Matthias Hahn, Berlin

Reaktion in Sekunden!

Den Versuch der taz, „Licht ins polizeiliche Dunkelfeld“ zu bringen, finde ich gut und wertvoll. Die konkret ausgewählten Fälle erscheinen mir dafür aber weit mehrheitlich ungeeignet. Was genau sollen Polizist:innen nach Meinung der Autor:in­nen denn tun, wenn sie von hochpsychotischen Menschen mit Messern oder Äxten angegriffen werden und binnen Sekunden reagieren müssen?

Eine Bewaffnung der Polizei mit Tasern oder Ähnlichem wünscht sich die taz doch sicher nicht, oder?

Im Übrigen sehe ich bei den Fällen wenig Recherche, sondern viel Geraune, Mutmaßungen und den Versuch, die Verstorbenen nachträglich als stets deeskalierend zu beschreiben oder ihre Suizidalität zu negieren. Dass Angehörige und Freund:innen ein solches Bild für sich wünschen, verstehe ich gut – dies allerdings quasi als Ergebnis der Recherche zu präsentieren, weniger.

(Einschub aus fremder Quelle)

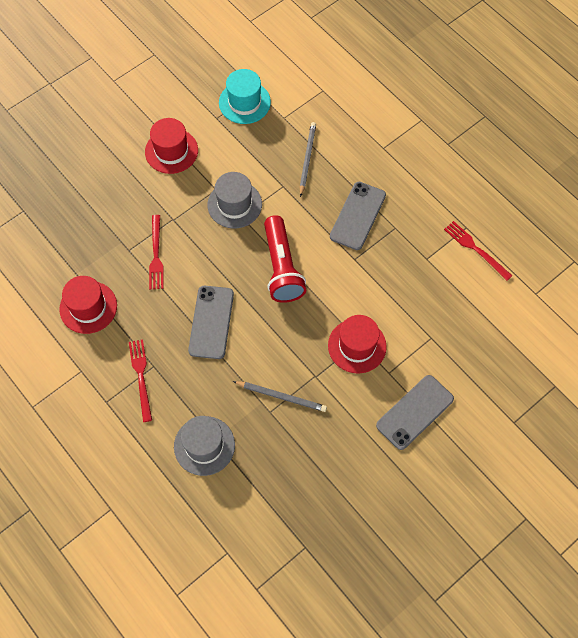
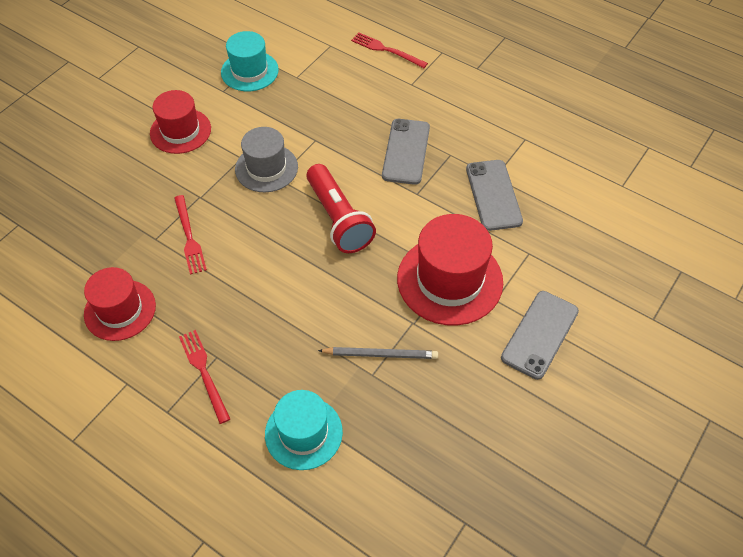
camera: 15 degrees left, 10 degrees down
(204, 445) = (303, 433): grey hat -> turquoise hat
(211, 322) = (273, 293): grey phone -> grey phone (493, 195)
(307, 159) = (333, 109): grey pencil -> none
(357, 346) = (449, 280): red hat -> red hat, size x1.53
(475, 249) = (543, 157): red fork -> red fork (386, 50)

Die – wenigen – Fälle, in denen tödliche Polizeieinsätze tatsächlich falsch gelaufen sind und eine Strafbarkeit wegen Fahrlässigkeit in Betracht kommt, werden damit zugleich vernebelt und überdeckt, was sich niemand wünschen kann, dem an einer Aufklärung dieser Fälle gelegen ist. Letzteres müsste insbesondere im wohlverstandenen Interesse der Institution Polizei selbst liegen. Tim Engel, Bochum

Botschaft an Seehofer

Ein großes Dankeschön, liebe taz, für diese Dokumentation des „polizeilichen Dunkelfelds“. Es lässt sich damit eigentlich nicht mehr so ohne Weiteres behaupten, dass es sich dabei lediglich „um Einzelfälle“ handele.

Eine weitere Durchdringung des Dunkelfeldes wäre also vonnöten.

Innenminister Seehofer sollte sich einer Studie zu Racial Profiling in der Polizei nicht weiter entgegenstellen. Außerdem wäre dies eine Botschaft, dass Ermittlungen zu unklaren Todesfällen, zum Beispiel im Polizeigewahrsam, nicht durch die Behörden behindert werden.